Source: sunnewsonline.com

Eviction threat to Kukah unacceptable - Soyinka

File photo: Wole Soyinka File photo: Wole Soyinka

Nobel laureate, Prof. Wole Soyinka, has described the notice given to the Bishop of Sokoto Catholic Diocese, Mathew Kukah to quit Sokoto as “unacceptable”.

Soyinka said he had studied the transcript of the Christmas Day speech of the cleric and found nothing in the speech that denigrated Islam.

The Nobel laureate gave this position in a statement yesterday entitled, “The Kukah offence and ongoing offensives.”

Soyinka in the statement knocked those who criticised Kukah as a result of his Christmas speech and expressed his worries over the threat to evict the cleric from Sokoto, insisting such was unacceptable.

“One of the ironic features of religionists is, one is forced to conclude, a need to be offended. It is as if religion cannot exist unless it is nourished with the broth of offence.

“This may be due to inbuilt insecurity, a fear that even the ascribed absolutes of faith may be founded on nothing more than idealistic human projections, not grounded in anything durable or immutable. Hence the over prickliness, aggressiveness, sometimes even bullying tendencies and imperious posturing. This leads to finding enemies where there are none. In certain social climates, it degenerates into inventing enmities in order to entrench theocratic power.

“In its own peculiar way, this is actually a rational proceeding. A perceived threat to a collectivity tends to rally even waverers round the flag. The core mission of faith custodians then becomes presenting religion as being constantly under siege. It all contributes to interpreting even utterances of no hostile intent as 'enemy action.'

“There is a deliberate, emotive displacement of central concern. It is calculated avoidance, diversionary, and thus, nationally unhealthy. Humans should not attempt to play the ostrich.

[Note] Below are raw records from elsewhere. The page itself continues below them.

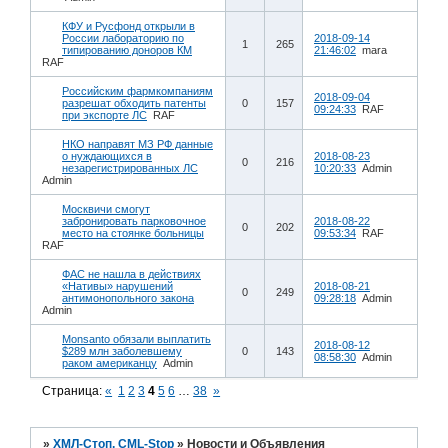
КФУ и Русфонд открыли в
России лабораторию по
2018-09-14
1
265
типированию доноров КМ
21:46:02
mara
RAF
Российским фармкомпаниям
2018-09-04
разрешат обходить патенты
0
157
09:24:33
RAF
при экспорте ЛС
RAF
НКО направят МЗ РФ данные
о нуждающихся в
2018-08-23
0
216
незарегистрированных ЛС
10:20:33
Admin
Admin
Москвичи смогут
забронировать парковочное
2018-08-22
0
202
место на стоянке больницы
09:53:34
RAF
RAF
ФАС не нашла в действиях
«Нативы» нарушений
2018-08-21
0
249
антимонопольного закона
09:28:18
Admin
Admin
Monsanto обязали выплатить
2018-08-12
$289 млн заболевшему
0
143
08:58:30
Admin
раком американцу
Admin
Страница:
«
1
2
3
4
5
6
…
38
»
»
ХМЛ-Стоп, CML-Stop
»
Новости и Объявления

It should not come as a surprise that a section of our Islamic community, not only claims to have found offence in Bishop Kukah’s New Year address, what is bothersome, even unwholesome, is the embedded threat to storm his ‘Capitol’ and eject him, simply for ‘speaking in tongues.’ Any pluralistic society must emphatically declare such a response unacceptable.

“On a personal note, I have studied the transcript as reported in the media and found nothing in it that denigrates Islam but then, I must confess, I am not among the most religion besotted inhabitants of the globe.”